EXTRAIT FOURNI »
Cheminer vers les faits

X – Tiens j'ai un cas pour toi : je me sens en train de bouillir et je crains d'exploser devant un de mes collaborateurs, que ferait le Lean dans un cas comme ça ?

Moi – Bad news first ?

X – Tu n'as pas autre chose ? Si je commence par la mauvaise nouvelle que je viens de recevoir par email, je suis presque certain de déborder et je n'ai aucune envie de m'énerver devant lui. Je pense que ça ne ferait que bloquer la situation alors même qu'il ne bosse pour nous que depuis deux mois.

Moi – Alors j'ai peut-être une autre carte à jouer. Que connais-tu de cette situation ? Je veux dire dans les détails.

X – Je lui avais spécifiquement demander de ne pas chambouler un process en particulier, parce je savais qu'il serait tenté d'appliquer les recettes de son ancienne boîte chez nous. Et il n'a pas réussi à s'en empêcher : ça me fout en rogne de le découvrir quand c'est trop tard pour revenir en arrière.

Moi – Visiblement tu savais à l'avance qu'il serait "tenté", comment ça ?

DONNÉES FOURNIES »
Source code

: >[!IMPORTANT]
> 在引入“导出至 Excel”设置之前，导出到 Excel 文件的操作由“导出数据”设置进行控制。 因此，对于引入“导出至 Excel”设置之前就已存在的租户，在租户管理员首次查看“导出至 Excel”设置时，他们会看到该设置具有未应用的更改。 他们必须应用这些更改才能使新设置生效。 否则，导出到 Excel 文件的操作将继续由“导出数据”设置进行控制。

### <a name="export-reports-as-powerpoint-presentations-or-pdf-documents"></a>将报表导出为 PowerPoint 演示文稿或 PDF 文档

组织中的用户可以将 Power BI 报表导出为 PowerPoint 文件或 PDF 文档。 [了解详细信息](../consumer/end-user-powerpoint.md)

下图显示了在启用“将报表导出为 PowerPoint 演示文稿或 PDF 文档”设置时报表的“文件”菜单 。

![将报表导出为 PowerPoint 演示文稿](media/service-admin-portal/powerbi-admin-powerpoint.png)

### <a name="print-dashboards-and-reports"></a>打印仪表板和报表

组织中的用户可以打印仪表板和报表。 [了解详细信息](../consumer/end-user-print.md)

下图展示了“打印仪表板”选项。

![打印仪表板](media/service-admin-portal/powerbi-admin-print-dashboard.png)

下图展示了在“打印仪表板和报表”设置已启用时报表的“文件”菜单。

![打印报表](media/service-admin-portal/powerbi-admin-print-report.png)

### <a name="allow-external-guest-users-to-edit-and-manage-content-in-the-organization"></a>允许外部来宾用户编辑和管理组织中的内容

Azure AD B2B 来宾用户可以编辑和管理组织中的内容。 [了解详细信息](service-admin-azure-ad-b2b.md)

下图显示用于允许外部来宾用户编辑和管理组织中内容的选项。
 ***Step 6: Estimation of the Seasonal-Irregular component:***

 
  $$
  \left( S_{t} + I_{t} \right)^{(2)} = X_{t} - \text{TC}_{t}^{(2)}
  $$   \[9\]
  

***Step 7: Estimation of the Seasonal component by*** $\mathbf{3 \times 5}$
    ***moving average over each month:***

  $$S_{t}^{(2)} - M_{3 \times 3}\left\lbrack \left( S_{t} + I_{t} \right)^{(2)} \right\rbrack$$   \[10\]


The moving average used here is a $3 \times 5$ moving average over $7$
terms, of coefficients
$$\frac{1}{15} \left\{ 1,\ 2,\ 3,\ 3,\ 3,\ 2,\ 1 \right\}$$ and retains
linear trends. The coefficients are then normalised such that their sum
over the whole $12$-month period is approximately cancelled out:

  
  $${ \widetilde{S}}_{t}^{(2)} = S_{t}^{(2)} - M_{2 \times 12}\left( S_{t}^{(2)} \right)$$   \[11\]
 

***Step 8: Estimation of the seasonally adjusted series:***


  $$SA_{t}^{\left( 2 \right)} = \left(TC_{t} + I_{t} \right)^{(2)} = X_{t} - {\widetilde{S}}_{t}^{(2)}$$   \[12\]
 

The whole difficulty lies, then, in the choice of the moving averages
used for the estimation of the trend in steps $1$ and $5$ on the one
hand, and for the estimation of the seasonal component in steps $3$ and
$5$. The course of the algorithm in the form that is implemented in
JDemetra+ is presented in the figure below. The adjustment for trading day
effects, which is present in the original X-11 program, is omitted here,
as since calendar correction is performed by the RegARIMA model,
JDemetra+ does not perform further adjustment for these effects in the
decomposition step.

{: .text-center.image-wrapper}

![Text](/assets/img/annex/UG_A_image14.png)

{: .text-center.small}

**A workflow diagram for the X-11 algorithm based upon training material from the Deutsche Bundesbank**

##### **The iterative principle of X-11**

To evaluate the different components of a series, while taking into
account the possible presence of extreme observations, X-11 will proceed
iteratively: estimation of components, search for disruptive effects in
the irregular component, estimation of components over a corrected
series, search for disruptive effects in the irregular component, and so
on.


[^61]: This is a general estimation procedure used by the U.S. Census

CONSIGNES DE L'EXERCICE »
(1) Extrayez du dialogue le passage qui commence à « X – Tu n'as » et se termine à « depuis deux mois. ».
(2) Répondez à ces questions à l'aide du dialogue.
(a) Que X craint-il de faire devant son collaborateur ?
(b) Depuis combien de temps ce collaborateur travaille-t-il pour eux ?
(c) Qu'est-ce que X avait spécifiquement demandé à ce collaborateur ?
Le matériel fourni ne joue aucun rôle ici.

RÉPONSES PAR CONSIGNE »
(1)
X – Tu n'as pas autre chose ? Si je commence par la mauvaise nouvelle que je viens de recevoir par email, je suis presque certain de déborder et je n'ai aucune envie de m'énerver devant lui. Je pense que ça ne ferait que bloquer la situation alors même qu'il ne bosse pour nous que depuis deux mois.

(2)
(a) Il craint d'exploser.
(b) Depuis deux mois.
(c) De ne pas chambouler un process en particulier.